I was watching the trust region algorithm implementation in the dlib code, optimization_trust_region.h, where it is stated that
"This is an implementation of algorithm 4.3 (Trust Region Subproblem) from the book Numerical Optimization by Nocedal and Wright. Some of the details are also from Practical Methods of Optimization by Fletcher."
I started to compare both algorithms and found mismatch which I can't explain. The heart of the algorithm is the 1-d root-finding procedure for some scalar function $\varphi$. The formulae for the iteration step mismatch and that's how.
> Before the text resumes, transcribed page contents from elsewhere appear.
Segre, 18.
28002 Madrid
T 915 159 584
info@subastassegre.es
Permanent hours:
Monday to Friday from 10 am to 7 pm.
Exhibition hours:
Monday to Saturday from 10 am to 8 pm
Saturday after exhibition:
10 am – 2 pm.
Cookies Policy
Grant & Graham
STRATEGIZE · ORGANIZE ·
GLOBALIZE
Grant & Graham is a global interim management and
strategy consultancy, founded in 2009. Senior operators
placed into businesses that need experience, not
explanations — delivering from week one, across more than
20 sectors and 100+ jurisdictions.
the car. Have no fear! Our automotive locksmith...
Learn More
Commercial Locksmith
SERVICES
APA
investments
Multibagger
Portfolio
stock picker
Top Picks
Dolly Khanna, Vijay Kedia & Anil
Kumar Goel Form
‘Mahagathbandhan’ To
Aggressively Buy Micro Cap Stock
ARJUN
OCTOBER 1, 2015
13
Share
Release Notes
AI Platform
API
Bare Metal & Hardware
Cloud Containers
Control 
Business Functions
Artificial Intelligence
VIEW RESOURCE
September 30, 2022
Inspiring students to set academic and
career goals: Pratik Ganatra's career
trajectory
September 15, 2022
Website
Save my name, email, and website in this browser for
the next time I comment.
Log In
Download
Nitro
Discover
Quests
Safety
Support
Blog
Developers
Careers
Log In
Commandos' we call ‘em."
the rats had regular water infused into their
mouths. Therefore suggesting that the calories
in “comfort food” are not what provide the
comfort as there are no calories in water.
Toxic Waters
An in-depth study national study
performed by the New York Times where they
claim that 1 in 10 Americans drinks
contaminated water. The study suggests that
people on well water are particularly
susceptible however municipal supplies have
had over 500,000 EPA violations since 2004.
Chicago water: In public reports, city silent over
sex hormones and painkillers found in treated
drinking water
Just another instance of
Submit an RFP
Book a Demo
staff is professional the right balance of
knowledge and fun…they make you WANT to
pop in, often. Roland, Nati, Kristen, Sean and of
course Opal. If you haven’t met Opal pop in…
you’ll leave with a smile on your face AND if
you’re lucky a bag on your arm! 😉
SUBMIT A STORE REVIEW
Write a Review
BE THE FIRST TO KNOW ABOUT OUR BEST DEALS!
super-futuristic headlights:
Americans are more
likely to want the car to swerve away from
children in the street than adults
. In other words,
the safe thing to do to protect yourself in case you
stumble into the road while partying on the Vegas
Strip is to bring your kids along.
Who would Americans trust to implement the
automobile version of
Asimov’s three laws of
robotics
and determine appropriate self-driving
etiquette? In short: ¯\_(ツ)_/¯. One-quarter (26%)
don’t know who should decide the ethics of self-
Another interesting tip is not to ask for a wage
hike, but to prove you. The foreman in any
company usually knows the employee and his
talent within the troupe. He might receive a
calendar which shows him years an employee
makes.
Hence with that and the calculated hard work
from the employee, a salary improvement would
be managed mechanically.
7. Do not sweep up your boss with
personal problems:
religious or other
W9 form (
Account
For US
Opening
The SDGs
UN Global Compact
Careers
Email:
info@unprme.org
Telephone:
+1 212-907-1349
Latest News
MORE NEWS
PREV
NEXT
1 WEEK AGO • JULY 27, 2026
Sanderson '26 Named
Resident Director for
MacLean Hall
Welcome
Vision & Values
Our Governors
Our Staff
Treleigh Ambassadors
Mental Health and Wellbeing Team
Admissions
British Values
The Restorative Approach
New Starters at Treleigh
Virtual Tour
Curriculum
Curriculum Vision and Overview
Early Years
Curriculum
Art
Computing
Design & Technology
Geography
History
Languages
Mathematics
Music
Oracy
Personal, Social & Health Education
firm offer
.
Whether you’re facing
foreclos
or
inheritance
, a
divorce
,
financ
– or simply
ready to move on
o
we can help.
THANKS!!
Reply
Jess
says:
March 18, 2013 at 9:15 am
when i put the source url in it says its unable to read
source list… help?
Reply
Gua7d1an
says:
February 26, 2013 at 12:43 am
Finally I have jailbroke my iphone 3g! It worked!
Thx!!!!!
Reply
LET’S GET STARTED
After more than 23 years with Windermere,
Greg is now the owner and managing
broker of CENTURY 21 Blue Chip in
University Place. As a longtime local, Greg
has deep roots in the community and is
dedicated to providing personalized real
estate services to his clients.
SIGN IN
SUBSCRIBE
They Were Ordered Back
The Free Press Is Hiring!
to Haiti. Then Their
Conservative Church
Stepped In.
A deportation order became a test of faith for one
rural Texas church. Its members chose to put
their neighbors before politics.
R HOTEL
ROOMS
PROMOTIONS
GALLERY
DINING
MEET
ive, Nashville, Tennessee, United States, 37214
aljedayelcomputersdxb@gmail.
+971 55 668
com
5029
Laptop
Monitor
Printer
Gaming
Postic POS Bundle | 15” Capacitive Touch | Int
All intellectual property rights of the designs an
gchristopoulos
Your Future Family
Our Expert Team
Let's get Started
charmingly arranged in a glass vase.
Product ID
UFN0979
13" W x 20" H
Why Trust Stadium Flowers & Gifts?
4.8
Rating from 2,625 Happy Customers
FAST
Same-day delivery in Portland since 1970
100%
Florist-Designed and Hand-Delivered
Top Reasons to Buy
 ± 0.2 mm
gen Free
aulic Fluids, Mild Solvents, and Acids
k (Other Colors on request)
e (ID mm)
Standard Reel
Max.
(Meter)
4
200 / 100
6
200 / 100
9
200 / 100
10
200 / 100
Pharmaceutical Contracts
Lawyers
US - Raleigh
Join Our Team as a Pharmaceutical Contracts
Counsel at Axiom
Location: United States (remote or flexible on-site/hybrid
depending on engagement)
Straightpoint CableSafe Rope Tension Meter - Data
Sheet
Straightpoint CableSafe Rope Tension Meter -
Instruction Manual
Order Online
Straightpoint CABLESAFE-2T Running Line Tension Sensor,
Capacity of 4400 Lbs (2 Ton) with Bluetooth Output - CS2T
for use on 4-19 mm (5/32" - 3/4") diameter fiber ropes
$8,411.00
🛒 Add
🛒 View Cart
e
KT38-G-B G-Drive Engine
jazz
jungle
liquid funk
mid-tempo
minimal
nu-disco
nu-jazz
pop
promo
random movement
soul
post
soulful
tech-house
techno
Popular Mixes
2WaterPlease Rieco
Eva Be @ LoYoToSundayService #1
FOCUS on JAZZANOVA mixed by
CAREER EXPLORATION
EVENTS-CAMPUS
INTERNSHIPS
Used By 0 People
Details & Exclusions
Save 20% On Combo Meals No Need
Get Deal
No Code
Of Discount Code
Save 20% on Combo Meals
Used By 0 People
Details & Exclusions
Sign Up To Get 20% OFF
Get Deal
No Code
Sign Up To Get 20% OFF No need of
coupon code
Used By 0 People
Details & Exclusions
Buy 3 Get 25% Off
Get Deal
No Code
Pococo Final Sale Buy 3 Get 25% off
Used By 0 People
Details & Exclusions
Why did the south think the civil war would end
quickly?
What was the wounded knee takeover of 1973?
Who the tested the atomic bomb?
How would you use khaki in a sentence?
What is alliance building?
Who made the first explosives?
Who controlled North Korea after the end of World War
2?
We have: $$ \varphi(\lambda) = \frac{1}{\Delta} - \frac{1}{\|p\|} = \frac{1}{\Delta} - \big(p^T p\big)^{-1/2}. $$ Hence, $$ \varphi'(\lambda) = \frac12 \big(p^T p\big)^{-3/2} \cdot 2 p^T p' = \frac{p^T p'}{\|p\|^3}. $$ What about $p' \equiv \dfrac{dp}{d\lambda}$? We have $$ (B + \lambda I)p = -g, $$ and this means that, differentiating by $\lambda$, we get $$ p + (B + \lambda I)p' = 0. $$ Remember that in algorithm 4.1 we factorize the matrix $(B + \lambda I)$ via Cholesky decomposition: $(B + \lambda I) = R^T R$, and this means that $$ R^T R p' = -p, $$ and if we denote $Rp' = q$ (which means that $q$ is the solution of the equation $R^T q = -p$), then we have $$ p^T p' = (p, p') = -(R^T R p', p') = -(Rp', Rp') = -\|Rp'\|^2 = -\|q\|^2. $$ Combining all this together we come to the conclusion that $$ -\frac{\varphi(\lambda)}{\varphi'(\lambda)} = -\frac{\|p\| - \Delta}{\Delta \|p\|}\cdot \frac{\|p\|^3}{-\|q\|^2} = \bigg(\frac{\|p\|}{\|q\|}\bigg)^2\bigg(\frac{\|p\| - \Delta}{\Delta}\bigg) $$ in perfect accordance with the page~87 of the book.
If we turn to the dlib code however, we see that: a) their $R$ is our $R^T$ (because their Cholesky factorization looks $RR^T$ instead of $R^T R$); and b) they define the vector $q$ differently, as the solution of the equation $Rq = -g$ which means that their $q = R^T p$.
So, if we use Nocedal-Wright notation, we can compare the two approaches: $$ \begin{array}{l|c|c} & \text{Nocedal-Wright} & \text{dlib library} \\ \hline \text{Eq. for } p: & R^T Rp = -g & \text{the same} \\ \hline \text{Eq. for } q: & R^T q = -p & R^T q = -g \\ \hline \text{Definition of } q: & q = Rp' & q = Rp \\ \hline \text{Iteration step:} & \bigg(\dfrac{\|p_{\ell}\|}{\|q_{\ell}\|}\bigg)^2\bigg(\dfrac{\|p_{\ell}\| - \Delta}{\Delta}\bigg) & \bigg(\dfrac{\|q_{\ell}\|}{\|p_{\ell}\|}\bigg)^2\bigg(\dfrac{\|p_{\ell}\| - \Delta}{\Delta}\bigg) \\ \hline \end{array} $$
How could one make sense of the discrepancy? Could both approaches be correct, and how?